A Hierarchical Framework Approach for Voice Activity Detection and Speech Enhancement

1College of Computer Science and Technology, Nanjing University of Science and Technology (NUST), Nanjing 210094, China
2College of Information Technology, Jinling Institute of Technology (JIT), Nanjing 211169, China
3College of Telecommunications and Information Engineering, Nanjing University of Posts and Telecommunications (NUPT), Nanjing 210046, China

Received 10 February 2014; Accepted 22 April 2014; Published 12 May 2014

Academic Editor: Juan Manuel Górriz Sáez

Copyright © 2014 Yan Zhang et al.
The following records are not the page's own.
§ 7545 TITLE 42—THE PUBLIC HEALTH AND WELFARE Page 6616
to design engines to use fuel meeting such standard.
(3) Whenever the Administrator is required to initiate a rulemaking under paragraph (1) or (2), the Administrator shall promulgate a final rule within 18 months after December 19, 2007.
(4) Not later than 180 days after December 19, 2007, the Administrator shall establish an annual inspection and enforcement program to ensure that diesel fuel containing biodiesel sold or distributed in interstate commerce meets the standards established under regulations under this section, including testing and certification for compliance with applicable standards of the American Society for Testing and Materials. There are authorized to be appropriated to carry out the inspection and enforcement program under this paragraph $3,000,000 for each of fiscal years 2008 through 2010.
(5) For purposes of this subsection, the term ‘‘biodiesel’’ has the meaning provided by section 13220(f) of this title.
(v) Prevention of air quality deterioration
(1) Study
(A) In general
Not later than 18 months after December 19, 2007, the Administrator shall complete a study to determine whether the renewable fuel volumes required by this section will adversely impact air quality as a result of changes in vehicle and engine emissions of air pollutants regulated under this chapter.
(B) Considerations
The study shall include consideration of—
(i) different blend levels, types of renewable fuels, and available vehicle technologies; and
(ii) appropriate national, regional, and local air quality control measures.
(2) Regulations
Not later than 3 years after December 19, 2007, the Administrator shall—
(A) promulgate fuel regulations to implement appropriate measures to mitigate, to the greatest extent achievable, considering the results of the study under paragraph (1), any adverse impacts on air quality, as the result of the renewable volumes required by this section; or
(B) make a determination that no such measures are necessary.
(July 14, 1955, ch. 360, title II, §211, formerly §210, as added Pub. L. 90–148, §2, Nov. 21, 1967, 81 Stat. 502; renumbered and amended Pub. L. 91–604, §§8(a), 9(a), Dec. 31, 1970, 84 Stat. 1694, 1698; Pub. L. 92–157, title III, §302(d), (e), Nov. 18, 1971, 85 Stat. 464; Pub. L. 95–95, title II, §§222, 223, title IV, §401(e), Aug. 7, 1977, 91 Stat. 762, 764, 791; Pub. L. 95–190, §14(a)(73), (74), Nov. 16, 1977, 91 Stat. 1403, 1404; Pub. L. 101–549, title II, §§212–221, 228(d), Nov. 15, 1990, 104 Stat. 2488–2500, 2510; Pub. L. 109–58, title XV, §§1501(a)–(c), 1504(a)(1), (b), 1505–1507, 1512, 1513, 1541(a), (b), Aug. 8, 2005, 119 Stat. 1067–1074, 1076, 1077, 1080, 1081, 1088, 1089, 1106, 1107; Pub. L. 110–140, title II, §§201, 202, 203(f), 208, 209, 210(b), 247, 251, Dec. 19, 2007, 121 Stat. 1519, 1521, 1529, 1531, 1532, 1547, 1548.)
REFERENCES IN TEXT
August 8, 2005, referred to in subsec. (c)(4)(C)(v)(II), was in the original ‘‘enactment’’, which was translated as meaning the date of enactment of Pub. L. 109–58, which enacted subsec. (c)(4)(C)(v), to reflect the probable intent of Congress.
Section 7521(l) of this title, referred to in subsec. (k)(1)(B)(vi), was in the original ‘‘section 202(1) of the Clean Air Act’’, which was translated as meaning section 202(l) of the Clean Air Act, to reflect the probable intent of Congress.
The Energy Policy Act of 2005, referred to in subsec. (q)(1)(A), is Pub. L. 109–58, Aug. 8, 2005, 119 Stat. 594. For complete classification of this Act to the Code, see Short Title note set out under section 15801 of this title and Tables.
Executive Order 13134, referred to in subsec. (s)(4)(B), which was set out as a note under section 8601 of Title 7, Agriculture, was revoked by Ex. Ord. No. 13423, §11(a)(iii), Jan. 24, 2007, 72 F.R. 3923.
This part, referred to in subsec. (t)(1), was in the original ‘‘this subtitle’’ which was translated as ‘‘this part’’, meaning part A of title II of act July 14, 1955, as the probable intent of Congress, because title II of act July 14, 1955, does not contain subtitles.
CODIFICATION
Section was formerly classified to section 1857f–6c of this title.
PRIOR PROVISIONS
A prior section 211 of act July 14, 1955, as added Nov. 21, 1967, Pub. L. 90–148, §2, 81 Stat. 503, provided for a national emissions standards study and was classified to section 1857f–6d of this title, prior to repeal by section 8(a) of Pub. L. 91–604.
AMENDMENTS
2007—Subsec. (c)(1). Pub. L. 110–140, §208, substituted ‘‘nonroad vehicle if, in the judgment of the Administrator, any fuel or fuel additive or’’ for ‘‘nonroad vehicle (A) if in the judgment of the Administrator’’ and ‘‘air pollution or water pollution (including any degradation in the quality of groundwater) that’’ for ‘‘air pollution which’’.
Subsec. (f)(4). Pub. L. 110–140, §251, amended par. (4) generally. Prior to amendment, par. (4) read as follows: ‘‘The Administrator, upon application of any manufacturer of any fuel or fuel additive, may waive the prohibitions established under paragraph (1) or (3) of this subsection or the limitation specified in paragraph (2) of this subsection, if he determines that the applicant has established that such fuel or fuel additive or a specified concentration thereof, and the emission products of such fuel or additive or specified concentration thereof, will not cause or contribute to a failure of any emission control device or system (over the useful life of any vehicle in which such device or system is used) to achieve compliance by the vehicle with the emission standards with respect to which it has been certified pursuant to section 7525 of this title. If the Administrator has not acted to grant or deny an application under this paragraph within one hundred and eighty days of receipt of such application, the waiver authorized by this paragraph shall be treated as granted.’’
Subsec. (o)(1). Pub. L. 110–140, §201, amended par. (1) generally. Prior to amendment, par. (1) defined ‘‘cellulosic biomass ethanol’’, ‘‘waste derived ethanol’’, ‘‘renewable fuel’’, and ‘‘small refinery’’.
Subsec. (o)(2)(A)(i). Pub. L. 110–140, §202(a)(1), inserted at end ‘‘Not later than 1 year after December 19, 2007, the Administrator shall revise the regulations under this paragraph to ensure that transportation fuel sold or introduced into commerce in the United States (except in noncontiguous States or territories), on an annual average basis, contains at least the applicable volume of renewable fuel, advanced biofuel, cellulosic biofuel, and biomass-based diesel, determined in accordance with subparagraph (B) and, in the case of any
This is an open access article distributed under the Creative Commons Attribution License, which permits unrestricted use, distribution, and reproduction in any medium, provided the original work is properly cited.


Accurate and effective voice activity detection (VAD) is a fundamental step for robust speech or speaker recognition. In this study, we proposed a hierarchical framework approach for VAD and speech enhancement. The modified Wiener filter (MWF) approach is utilized for noise reduction in the speech enhancement block. For the feature selection and voting block, several discriminating features were employed in a voting paradigm for the consideration of reliability and discriminative power. Effectiveness of the proposed approach is compared and evaluated to other VAD techniques by using two well-known databases, namely, TIMIT database and NOISEX-92 database. Experimental results show that the proposed method performs well under a variety of noisy conditions.